§ Stored data:
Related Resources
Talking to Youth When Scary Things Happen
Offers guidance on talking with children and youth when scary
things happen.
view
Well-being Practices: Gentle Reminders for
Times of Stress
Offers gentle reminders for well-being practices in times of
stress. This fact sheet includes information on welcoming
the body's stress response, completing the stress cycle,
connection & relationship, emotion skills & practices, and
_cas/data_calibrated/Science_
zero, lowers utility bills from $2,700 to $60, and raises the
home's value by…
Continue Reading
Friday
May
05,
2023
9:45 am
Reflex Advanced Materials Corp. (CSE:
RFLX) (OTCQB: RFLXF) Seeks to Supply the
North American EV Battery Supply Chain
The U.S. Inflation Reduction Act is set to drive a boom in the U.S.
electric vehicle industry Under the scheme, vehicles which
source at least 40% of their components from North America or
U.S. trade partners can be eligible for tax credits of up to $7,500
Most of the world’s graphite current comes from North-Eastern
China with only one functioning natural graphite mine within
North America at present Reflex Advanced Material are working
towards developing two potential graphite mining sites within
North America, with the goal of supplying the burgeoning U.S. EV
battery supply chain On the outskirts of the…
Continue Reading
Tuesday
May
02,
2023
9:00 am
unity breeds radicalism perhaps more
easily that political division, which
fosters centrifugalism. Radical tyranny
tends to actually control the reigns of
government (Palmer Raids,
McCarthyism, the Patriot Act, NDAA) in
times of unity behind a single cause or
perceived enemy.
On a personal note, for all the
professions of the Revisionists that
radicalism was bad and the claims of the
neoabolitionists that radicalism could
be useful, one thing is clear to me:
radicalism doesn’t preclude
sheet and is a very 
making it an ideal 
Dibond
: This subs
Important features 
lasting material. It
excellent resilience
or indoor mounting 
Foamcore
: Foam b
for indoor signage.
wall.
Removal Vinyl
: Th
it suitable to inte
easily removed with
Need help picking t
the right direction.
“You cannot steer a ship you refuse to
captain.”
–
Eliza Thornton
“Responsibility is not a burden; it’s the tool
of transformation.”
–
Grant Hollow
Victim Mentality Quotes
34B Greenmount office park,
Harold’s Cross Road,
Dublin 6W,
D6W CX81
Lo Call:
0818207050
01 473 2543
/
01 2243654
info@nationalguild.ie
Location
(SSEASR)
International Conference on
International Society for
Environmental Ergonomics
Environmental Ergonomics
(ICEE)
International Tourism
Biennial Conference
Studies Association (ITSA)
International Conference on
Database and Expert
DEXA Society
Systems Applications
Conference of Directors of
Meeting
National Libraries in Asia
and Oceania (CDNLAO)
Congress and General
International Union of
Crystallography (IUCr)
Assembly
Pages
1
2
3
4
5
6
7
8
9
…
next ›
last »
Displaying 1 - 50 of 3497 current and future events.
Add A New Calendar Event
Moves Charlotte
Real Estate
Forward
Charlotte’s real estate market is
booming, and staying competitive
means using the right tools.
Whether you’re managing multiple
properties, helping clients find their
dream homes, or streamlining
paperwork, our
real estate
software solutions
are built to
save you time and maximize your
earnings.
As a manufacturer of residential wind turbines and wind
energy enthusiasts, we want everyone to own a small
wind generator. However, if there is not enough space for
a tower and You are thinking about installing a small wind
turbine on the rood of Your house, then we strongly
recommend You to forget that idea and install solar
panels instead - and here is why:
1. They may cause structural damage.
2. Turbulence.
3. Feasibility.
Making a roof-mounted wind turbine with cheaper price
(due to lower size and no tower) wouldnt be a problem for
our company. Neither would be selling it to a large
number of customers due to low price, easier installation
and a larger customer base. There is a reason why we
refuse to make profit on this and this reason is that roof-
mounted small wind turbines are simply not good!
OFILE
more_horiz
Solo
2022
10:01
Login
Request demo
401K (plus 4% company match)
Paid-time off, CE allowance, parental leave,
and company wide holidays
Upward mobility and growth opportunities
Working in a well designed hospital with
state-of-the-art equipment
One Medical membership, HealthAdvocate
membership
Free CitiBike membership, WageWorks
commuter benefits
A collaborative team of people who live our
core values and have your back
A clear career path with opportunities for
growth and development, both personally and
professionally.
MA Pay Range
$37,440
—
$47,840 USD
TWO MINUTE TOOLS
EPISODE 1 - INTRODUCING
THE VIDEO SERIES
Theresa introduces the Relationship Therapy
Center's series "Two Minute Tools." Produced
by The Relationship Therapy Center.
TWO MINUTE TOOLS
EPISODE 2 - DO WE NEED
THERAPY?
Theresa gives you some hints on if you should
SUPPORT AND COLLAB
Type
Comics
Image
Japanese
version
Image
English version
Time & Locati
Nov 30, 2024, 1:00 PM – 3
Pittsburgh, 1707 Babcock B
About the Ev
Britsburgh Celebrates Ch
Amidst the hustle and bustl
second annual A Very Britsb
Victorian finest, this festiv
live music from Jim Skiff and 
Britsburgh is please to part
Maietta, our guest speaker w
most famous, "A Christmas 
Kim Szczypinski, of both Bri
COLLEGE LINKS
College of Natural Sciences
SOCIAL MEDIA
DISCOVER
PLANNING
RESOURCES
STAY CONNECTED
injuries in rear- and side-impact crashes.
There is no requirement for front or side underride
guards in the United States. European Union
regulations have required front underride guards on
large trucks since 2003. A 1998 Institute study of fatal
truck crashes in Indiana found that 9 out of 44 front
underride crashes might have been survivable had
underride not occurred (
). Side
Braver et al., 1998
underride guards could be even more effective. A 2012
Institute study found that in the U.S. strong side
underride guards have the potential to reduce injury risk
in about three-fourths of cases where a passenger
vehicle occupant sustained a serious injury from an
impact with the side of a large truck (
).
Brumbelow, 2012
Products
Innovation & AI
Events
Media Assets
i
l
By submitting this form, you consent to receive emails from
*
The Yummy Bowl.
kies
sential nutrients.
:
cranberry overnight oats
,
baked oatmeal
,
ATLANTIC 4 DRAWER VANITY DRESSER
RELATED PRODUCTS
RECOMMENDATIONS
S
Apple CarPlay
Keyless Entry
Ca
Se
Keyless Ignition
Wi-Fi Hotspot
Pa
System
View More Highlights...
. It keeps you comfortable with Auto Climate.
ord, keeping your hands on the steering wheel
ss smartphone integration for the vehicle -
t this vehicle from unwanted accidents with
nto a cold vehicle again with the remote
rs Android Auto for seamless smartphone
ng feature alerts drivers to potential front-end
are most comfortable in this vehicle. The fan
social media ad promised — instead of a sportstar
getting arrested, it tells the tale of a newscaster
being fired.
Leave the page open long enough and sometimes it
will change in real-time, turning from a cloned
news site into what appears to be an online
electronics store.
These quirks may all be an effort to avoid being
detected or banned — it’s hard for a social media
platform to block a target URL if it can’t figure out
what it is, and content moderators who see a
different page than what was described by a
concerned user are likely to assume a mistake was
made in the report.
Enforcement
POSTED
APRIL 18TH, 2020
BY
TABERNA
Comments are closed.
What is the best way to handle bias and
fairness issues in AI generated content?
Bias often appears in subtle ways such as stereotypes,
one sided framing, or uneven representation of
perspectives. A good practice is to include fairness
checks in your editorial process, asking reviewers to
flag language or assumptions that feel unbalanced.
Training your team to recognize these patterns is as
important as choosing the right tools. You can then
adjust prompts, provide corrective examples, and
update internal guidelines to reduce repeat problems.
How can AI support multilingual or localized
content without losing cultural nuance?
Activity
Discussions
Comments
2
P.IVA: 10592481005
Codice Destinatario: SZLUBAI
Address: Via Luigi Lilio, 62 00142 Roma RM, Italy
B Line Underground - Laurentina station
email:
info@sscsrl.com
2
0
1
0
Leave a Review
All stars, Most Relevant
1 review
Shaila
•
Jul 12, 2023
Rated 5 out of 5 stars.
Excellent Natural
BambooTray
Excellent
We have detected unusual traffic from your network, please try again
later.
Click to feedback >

§ Directions for this task: Find the lines above that contain the word "stars" and collect them.

§ Result for this exercise:
All stars, Most Relevant
Rated 5 out of 5 stars.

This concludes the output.